Serving up the right digital content to the right person at the right time from a pool of published materials will be a challenging task for media outlets without the help of software that locates, accesses and delivers the piece that will interest the reader. A technology can be taught to analyse, categorise and align data the way a human does and take over from editors and journalists the drag of manually reviewing and indexing each piece of content. We have developed solutions that will enable media organisations to make its staff more efficient and tackle complex data classification, clustering and interlinking jobs.
Recommending related content
Studies show that most readers of web content are likely to click on links to related stories for more information. Publishers, trying to maximise their visibility and reach, offer related content but in most cases the selection of headlines is made by the editorial staff by hand. This cumbersome task takes a lot of time which can be spent in a more creative way once the organisation gets an intelligent engine that will automatically generate recommendations. When we have millions of documents, a technology will have no trouble finding articles of interest while a human will. On top of that, a technology is not biased - its choice will not be influenced by a particular mood or opinion but determined by statistics. Having automatically generated recommendations that match reader interest has a number of benefits. User engagement metrics improve considerably - readers browse more articles, stay on the website longer and the bounce rate drops. It leads to increased conversion and loyalty in the long run and last but not least to better SEO.
Named entity recognition
Named Entity Recognition (NER) finds mentions of entities such as persons, organisations, brands, locations, events, e-mails, etc, in large corpora of textual digital data. It is an important stage in information retrieval tasks. Extracting information from unstructured data is a staggering task, considering the complexity of natural languages.
How named entity recognition works? The first step is to train the model to recognise the entity in data set of manually labeled entities, because named entity terms can be ambiguous. Thus “Apple” is not likely to refer to the fruit in a text about corporate dealings but to Apple Inc. “Fannie Mae” looks like a person but will be marked as a type of organisation in the phrase “mortgage company Fannie Mae”.

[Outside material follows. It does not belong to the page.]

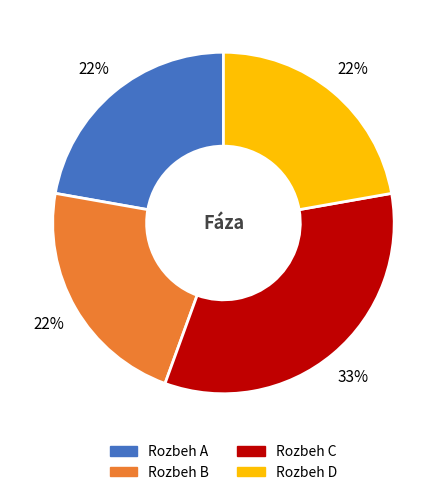

Between Rozbeh C and Rozbeh B, which is larger?

Rozbeh C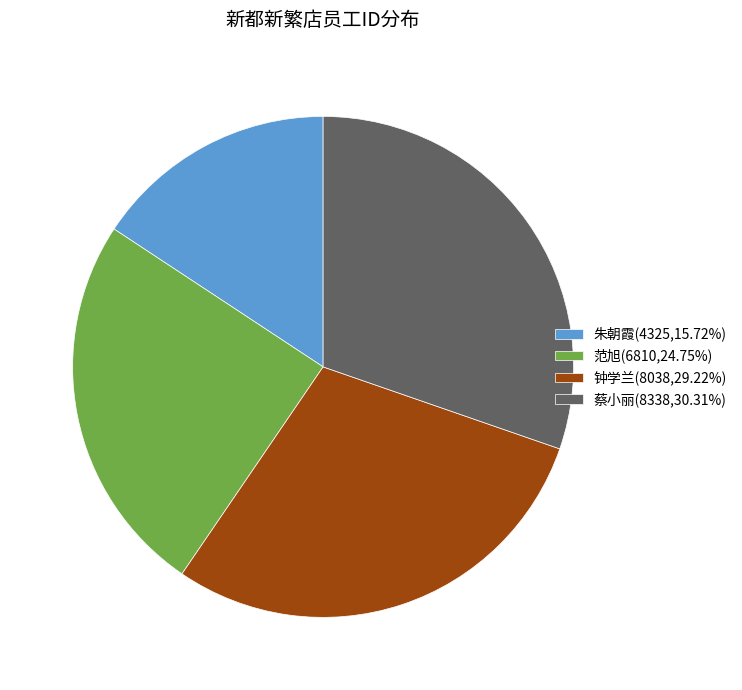

Count the number of slices in the pie.

4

The model learns fast to identify all textual mentions of the named entities from the pre-defined data set. The next stage is to supervise how well it does it and give it feedback so that it improves its capabilities. We provide a fast and user-friendly interface for the editors to correct the mistakes of the model. This allows us to guarantee the quality of our service and to meet industry standards!
Using software to classify content instead of editorial staff, helps publishers deal with large volumes of articles fast and efficiently. What you need is a pre-defined taxonomy and some exampels of how this taxonomy will be used, which the algorithm will use for indexing articles. Then journalists will only give feedback to the machine whether it is doing fine. Training is necessary because the initial set of data may not cover well all the categories or may change in time, for example new topics have been added, so retraining is required.
We have created an automatic tagging system which can analyse the article and assign it to a given set of categories, for example, this story is about agriculture, that one should go to the sports section, etc. The service can be applied on large volumes of content to identify all the components and sort them based on a taxonomy created for the purpose. The Taxonomy Classifier developed by our team can evaluate an article and tag it to a set of categories to which it belongs, that is we offer a multitagger!
One of the advantages of having accurately tagged content is delivering better targeted advertising. Tagging can help online media match banners with user interest and monetise it with advertisers. For example, if a user is viewing articles about cars, it is quite natural for a car maker’s ad to pop up.